You’d remember a phase of labour unrest in the Maruti factory a few years ago when unions and activists alleged that a large number of workers had been killed by the police, their bodies thrown in the gutter and sewer. The chief minister asserted, in confident, self-righteous defence, that it had to be a lie because no sewer has ever been built in this Gurgaon.

This week’s National Interest is provoked (or triggered, which millennials prefer) by the Bombay High Court order stopping work on Mumbai’s long-delayed coastal road project. The 219-page order written by Chief Justice Pradeep Nandrajog and Justice N.M. Jamdar is among the best-crafted and comprehensible judgments I have read in sometime. The judges have spoken sense on there being no conflict between environment and development, need for balance and adherence to laws.

They haven’t struck down the project on merits of feasibility or environmental damage, but on a technicality. The project, they say, got its clearance as a road. But it also involves reclamation of 90 hectares (about 230 acres, or 40 football fields) from the sea. It is, therefore, a building project, never mind that the reclaimed land is only to be used for public spaces like parks, cycle and jogging tracks, and bus parking. So, the government can come back for clearances again, but as a city development project. You can’t grudge the activists their celebrations. They’ve won.

Read the judgment carefully, however, and you may cry. I cannot fault it on law. I only highlight a point where the judges say, the project also needs wildlife clearance.

Because the petitioners said corals along the coastline will be destroyed. Studies—presented in the court—have indeed shown coral near Haji Ali and Worli: All of two patches of 0.251 and 0.11 sq metres respectively, or about four sq feet in all. I know the perils of walking into a ‘lovely coral’ versus ‘ugly human’ debate, but what the hell.

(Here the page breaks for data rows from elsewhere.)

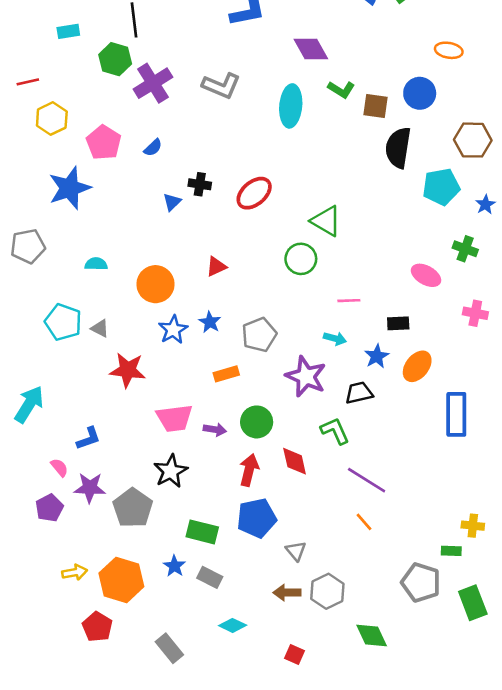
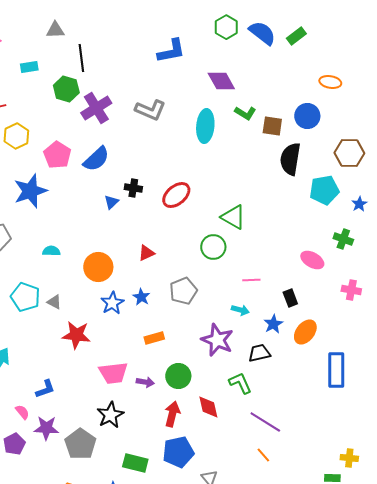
blue semicircle: (153, 148) -> (96, 159), size x1.8
black rectangle: (398, 323) -> (290, 298), turned 72
gray pentagon: (259, 335) -> (183, 291), moved

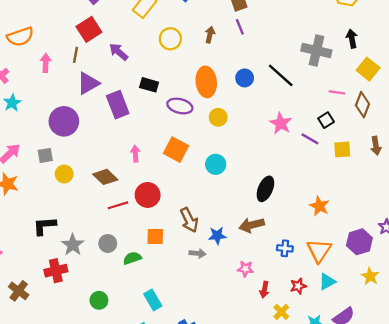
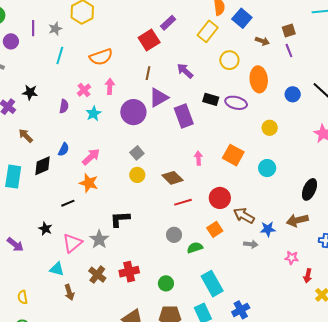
red square: (89, 29) -> (149, 40), moved
brown arrow: (210, 35) -> (262, 41), moved, turned 96
pink arrow: (46, 63) -> (110, 86), moved
orange ellipse: (206, 82) -> (259, 79), moved
purple ellipse: (180, 106) -> (236, 103), moved
purple circle: (64, 121) -> (133, 112), moved
gray square: (45, 155) -> (137, 153), moved, turned -32
red circle: (148, 195) -> (220, 198), moved
brown arrow: (189, 220) -> (244, 216), turned 145
orange square: (155, 237) -> (215, 229), turned -35
gray star: (73, 245) -> (99, 239), moved
red cross: (56, 271) -> (129, 272), moved
cyan rectangle: (153, 300) -> (212, 284), size x1.4

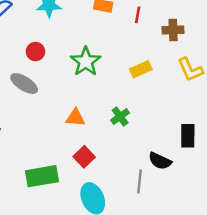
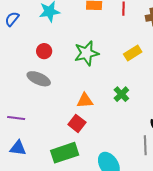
green star: (86, 62) -> (86, 53), turned 30
red square: (84, 157) -> (77, 123), moved

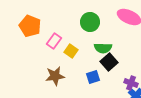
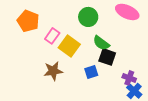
green semicircle: (103, 48) -> (101, 43), turned 36
yellow square: (71, 51) -> (69, 46), size x1.5
black square: (109, 62) -> (107, 57), turned -30

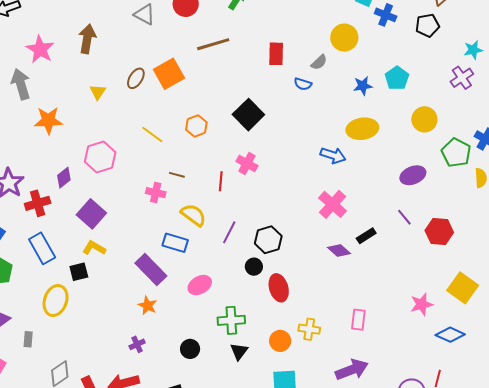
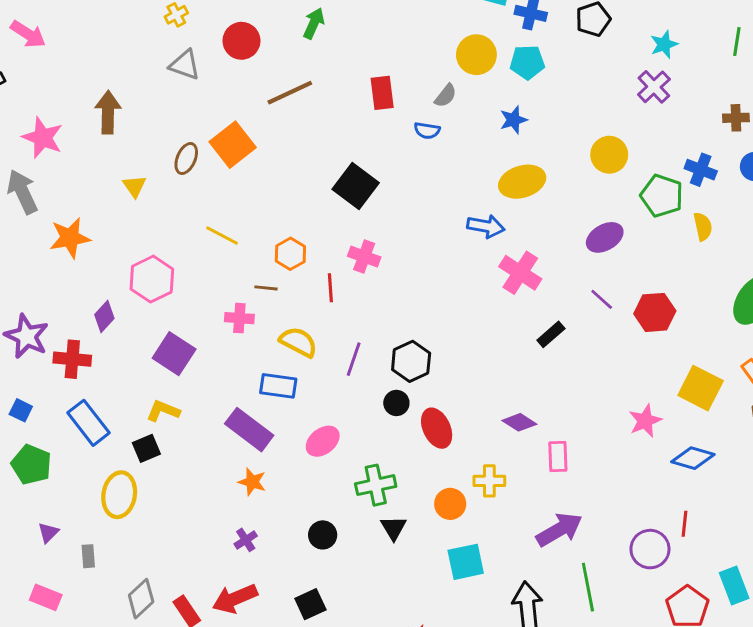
cyan pentagon: (397, 78) -> (527, 62), moved, turned -30
orange hexagon: (196, 126) -> (290, 254), moved
red cross: (38, 203) -> (72, 359), turned 30
pink cross: (333, 204) -> (520, 273), moved
purple square: (91, 214) -> (174, 354), moved
purple diamond: (339, 250) -> (519, 422), moved

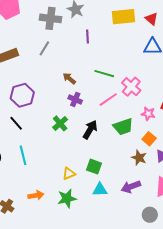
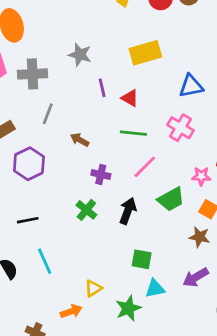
gray cross: (50, 18) -> (32, 74), moved
red triangle: (151, 19) -> (130, 98), moved
brown arrow: (69, 78) -> (80, 140), moved
pink cross: (131, 87) -> (180, 128), moved
purple hexagon: (22, 95) -> (29, 164), moved
black line: (16, 123) -> (28, 220), turned -49
yellow triangle: (69, 173) -> (93, 288), moved
green star: (67, 198) -> (128, 308), moved

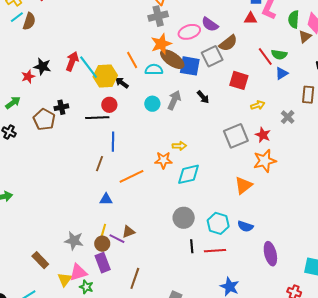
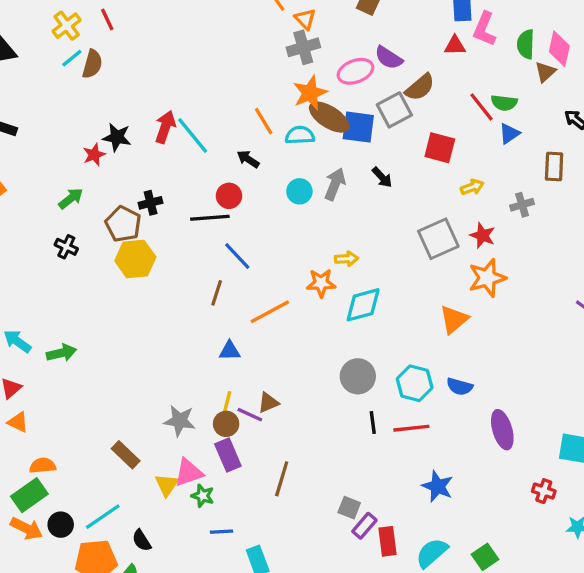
yellow hexagon: (105, 76) -> (135, 259), moved
gray cross: (288, 117) -> (522, 205), turned 32
blue line: (113, 142) -> (237, 256), turned -42

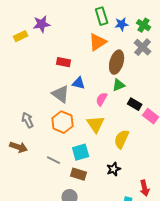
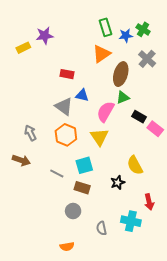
green cross: (144, 25) -> (143, 29), moved
pink semicircle: (102, 99) -> (106, 112), size x1.5
yellow semicircle: (122, 139) -> (135, 165), moved, turned -54

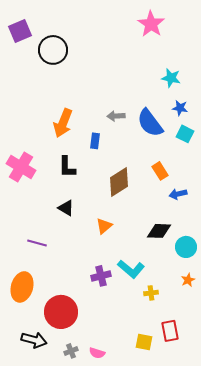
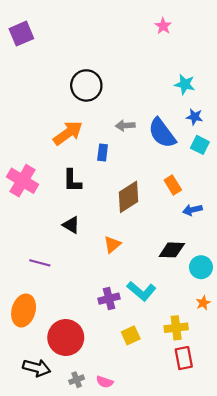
pink star: (151, 24) -> (163, 26), size x0.6
black circle: (53, 50) -> (86, 85), moved
orange arrow: (63, 123) -> (68, 133), turned -148
yellow cross: (151, 293) -> (176, 328), moved, size x1.5
yellow square: (144, 342) -> (131, 335), moved, turned -36

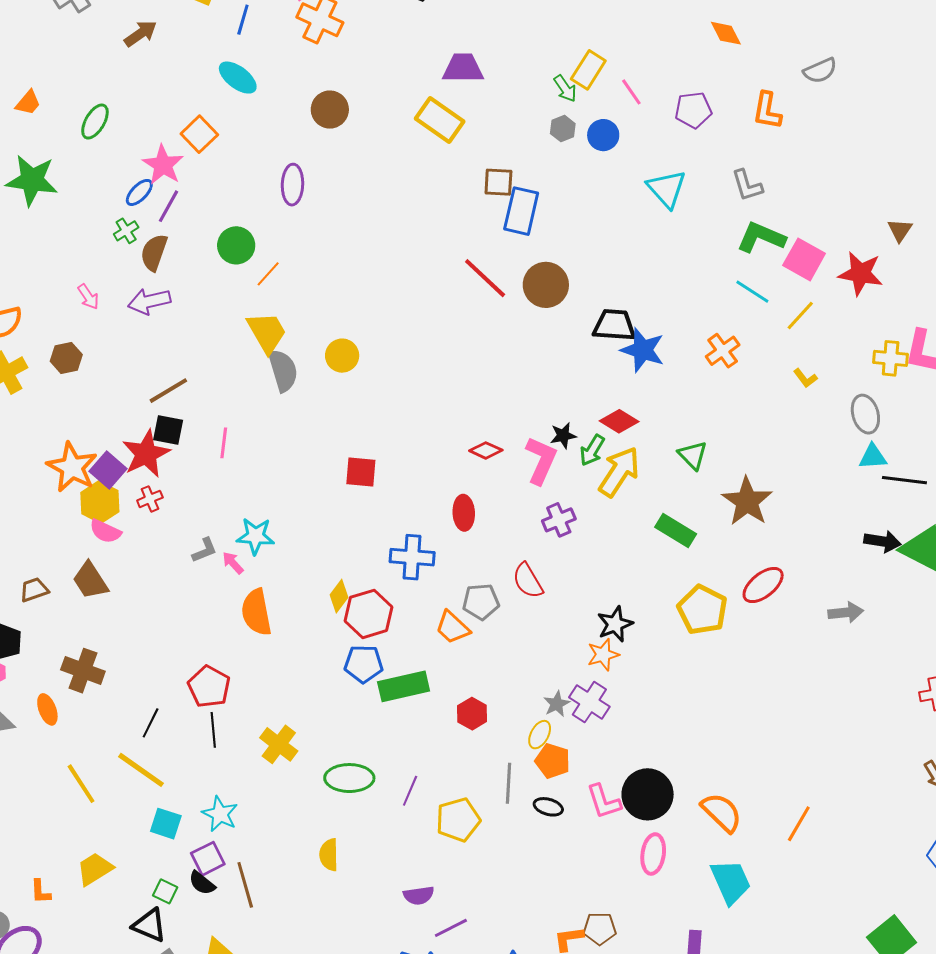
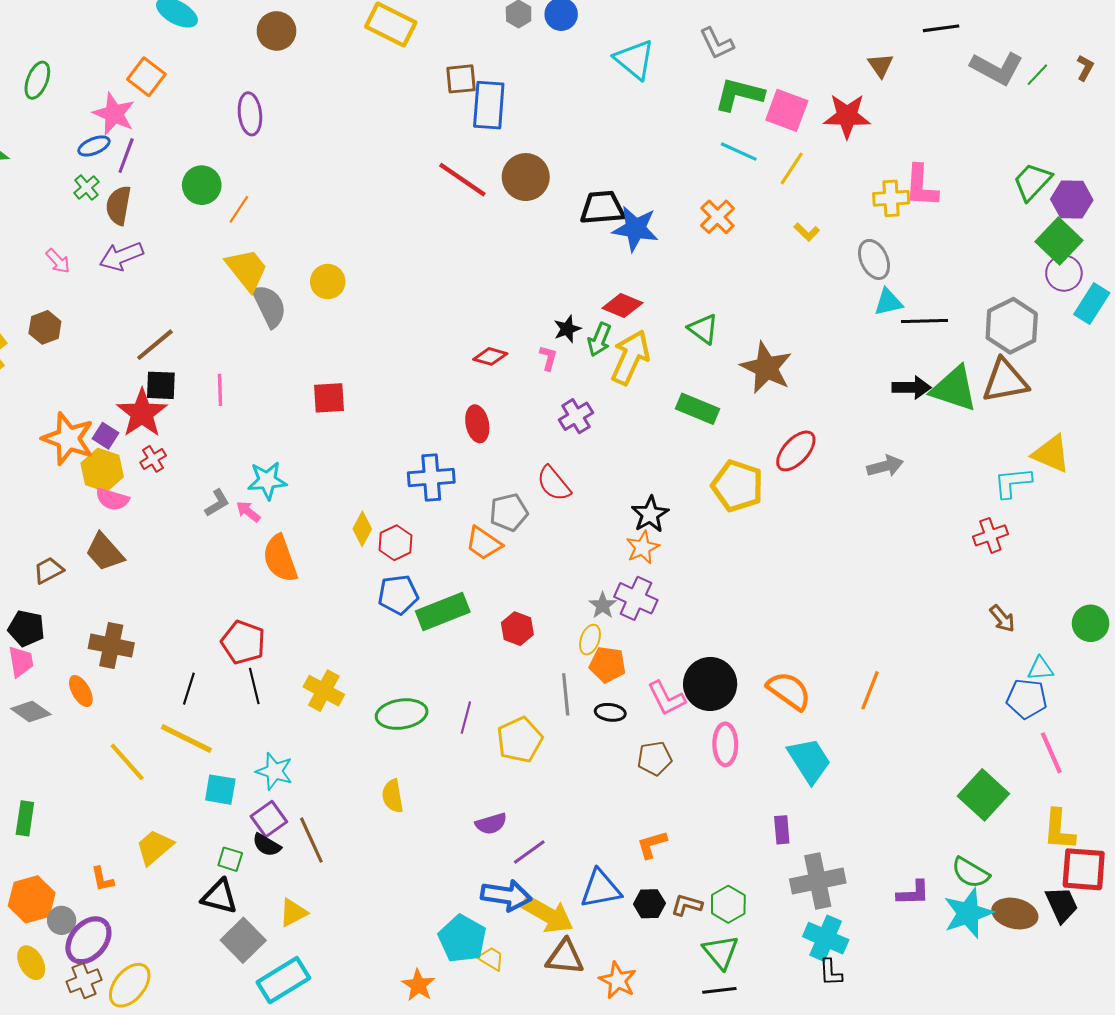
blue ellipse: (139, 192) -> (94, 146), turned 32
pink L-shape: (541, 460) -> (548, 358), size x0.5
purple square: (108, 470) -> (105, 436), size x0.7
red square: (361, 472) -> (329, 398), moved
red hexagon: (369, 614) -> (395, 543), size x0.7
brown pentagon: (600, 929) -> (655, 758), moved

The fact is, the project will ultimately get built. A year later and a thousand crore costlier. I am not sure the coral would survive, though I’d hope it does. Because people in the condominiums and slums can wait. Activists can savour victory until then.

This is like living on Cloud ‘Coral’ Cuckooland. Or, remember one of the arguments advanced in favour of free rides for women in Delhi Metro and buses: Luxembourg has done it. It has 6 lakh people, or about 3 per cent of Delhi, and a per capita income of $1.1 lakh, that is nearly 55 times India’s. As long as we have our Luxembourg and “four square feet of corals are better than 20 million humans” fantasies, our cities will rot. And millions will still keep flocking to them from even more rotten villages.